0x01da48ec in ?? () from /lib/i386-gnu/libc.so.0.3
3: runtime_sched.gcount = 3
2: __pthread_total = 2
1: runtime_sched.mcount = 3
Oh my goodness. From a first glance, this seems to be a very serious inconsistency between libpthread and the goruntime.
At this point, the go scheduler reports 3 threads (3 registered threads, that means
that flow of execution has passed mcommoninit
, the kernel thread initialisation function
which also registers the kernel thread with the runtime_scheduler) whereas libpthread reports 2 threads.
But WAIT! Where are you going? Things are about to get even more interesting!
(gdb) info threads
Id Target Id Frame
7 Thread 629.31 0x01f4da00 in entry_point () from /lib/i386-gnu/libpthread.so.0.3
6 Thread 629.30 0x01da48ec in ?? () from /lib/i386-gnu/libc.so.0.3
5 Thread 629.29 0x01da48ec in ?? () from /lib/i386-gnu/libc.so.0.3
*4 Thread 629.28 0x01da48ec in ?? () from /lib/i386-gnu/libc.so.0.3
GDB reports 4 threads. Yes, 4 threads ladies and gentlemen. Now take a look closely.

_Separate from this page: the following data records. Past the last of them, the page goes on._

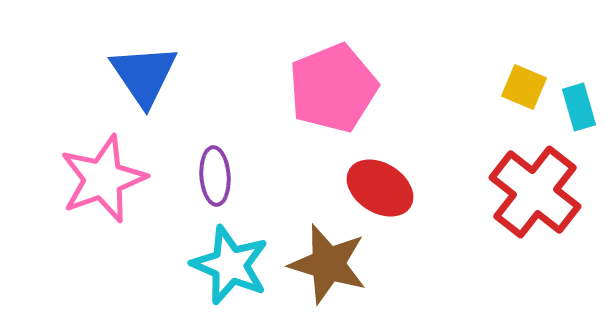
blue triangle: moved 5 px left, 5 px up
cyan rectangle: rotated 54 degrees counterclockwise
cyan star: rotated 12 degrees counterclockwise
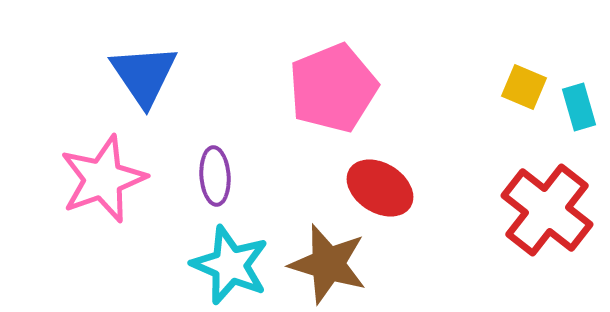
red cross: moved 12 px right, 18 px down
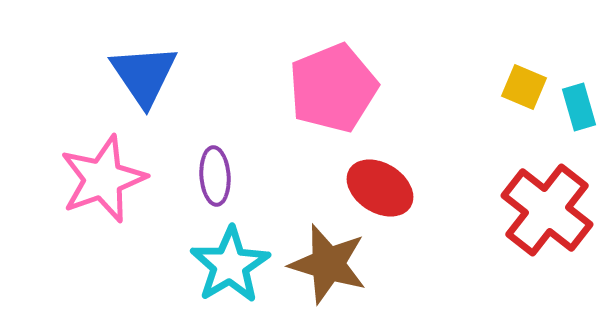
cyan star: rotated 18 degrees clockwise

3 threads are in the same frame, with the one with id 4 being the one currently executed.
And there is also a pattern. 0x01da48ec
is the value of the eip
register for all 3 of them.
That’s one thing that is for certain. Now I already have an idea. Why not change the current thread to the one with id 7? I’m sold to the idea, let’s do this:
(gdb) thread 7
[Switching to thread 7 (Thread 629.31)]
#0 0x01f4da00 in entry_point () from /lib/i386-gnu/libpthread.so.0.3
(gdb) continue
Continuing.
Program received signal SIGABRT, Aborted.

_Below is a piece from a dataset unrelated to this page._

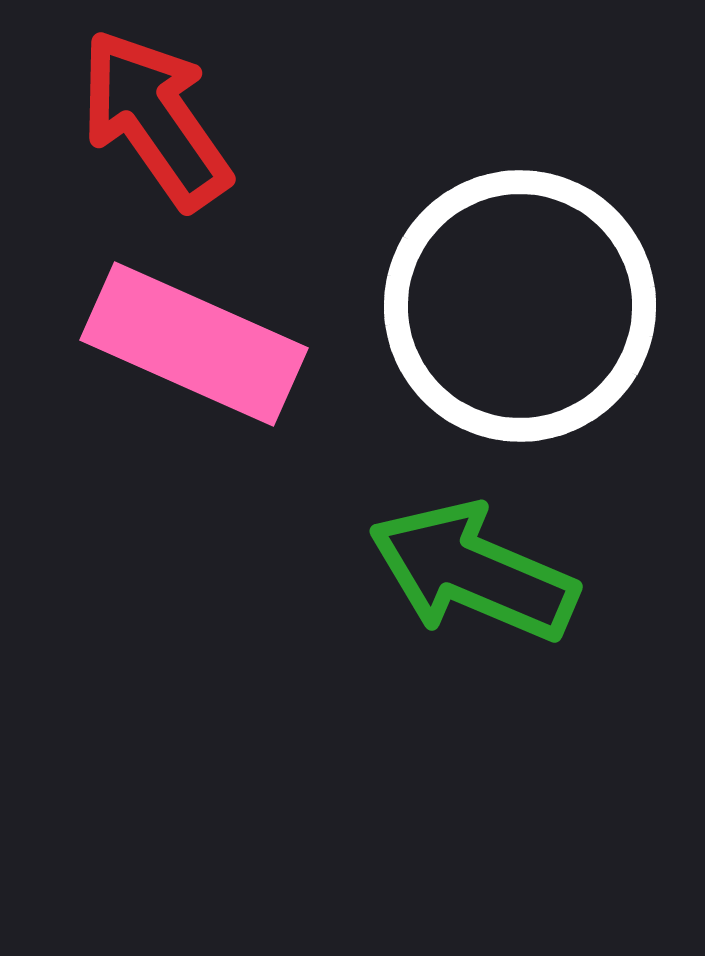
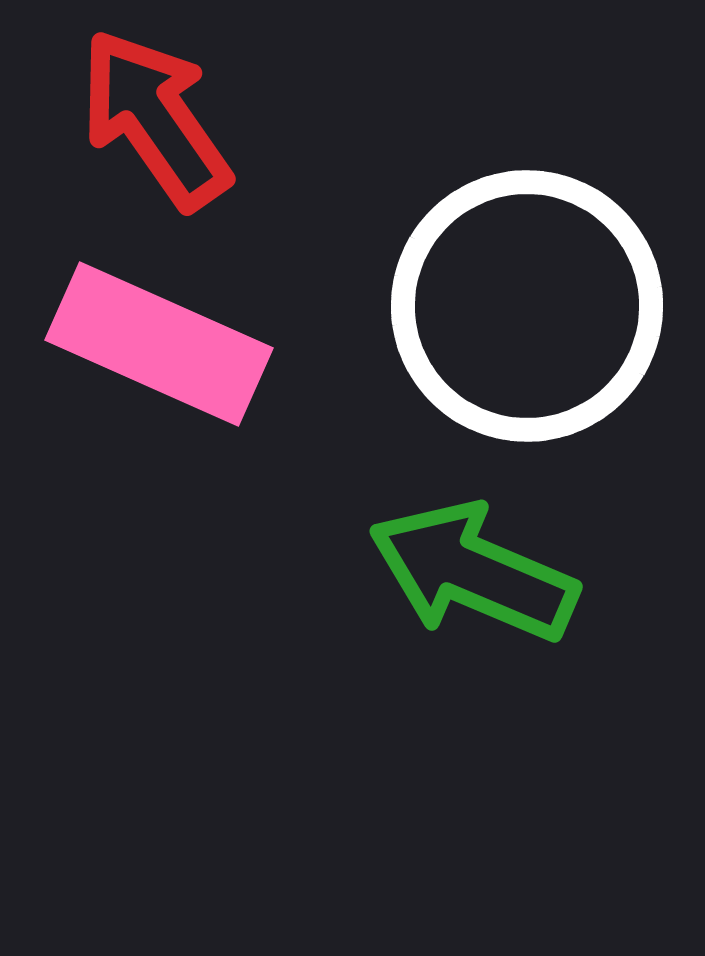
white circle: moved 7 px right
pink rectangle: moved 35 px left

[Switching to Thread 629.28]
0x01da48ec in ?? () from /lib/i386-gnu/libc.so.0.3
3: runtime_sched.gcount = 3
2: __pthread_total = 2
1: runtime_sched.mcount = 3
(gdb) info threads
Id Target Id Frame
7 Thread 629.31 0x01dc08b0 in ?? () from /lib/i386-gnu/libc.so.0.3
6 Thread 629.30 0x01da48ec in ?? () from /lib/i386-gnu/libc.so.0.3
5 Thread 629.29 0x01da48ec in ?? () from /lib/i386-gnu/libc.so.0.3
*4 Thread 629.28 0x01da48ec in ?? () from /lib/i386-gnu/libc.so.0.3
Damn. But I am curious. What’s the next value to be executed?
(gdb) x/i $eip
=> 0x1da48ec: ret
And what is the next value to be executed for the thread with id 7?
(gdb) x/i $eip
=> 0x1dc08b0: call *%edx
Conclusion
Apparently, there is still much debugging left to checkout what is really happening. But we have got some leads in the right direction, that hopefully will lead us to finally finding out where the problem lies, and correct it.
Most importantly, in my immediate plans, before iI start playing around with libpthread is to attempt the same debugging run on the same code, under linux (x86). Seeing as go is clean on linux, it would provide some clues as to what the expected results should be, and where the execution differentiates substantially, a clue that might be vital to finding the problem.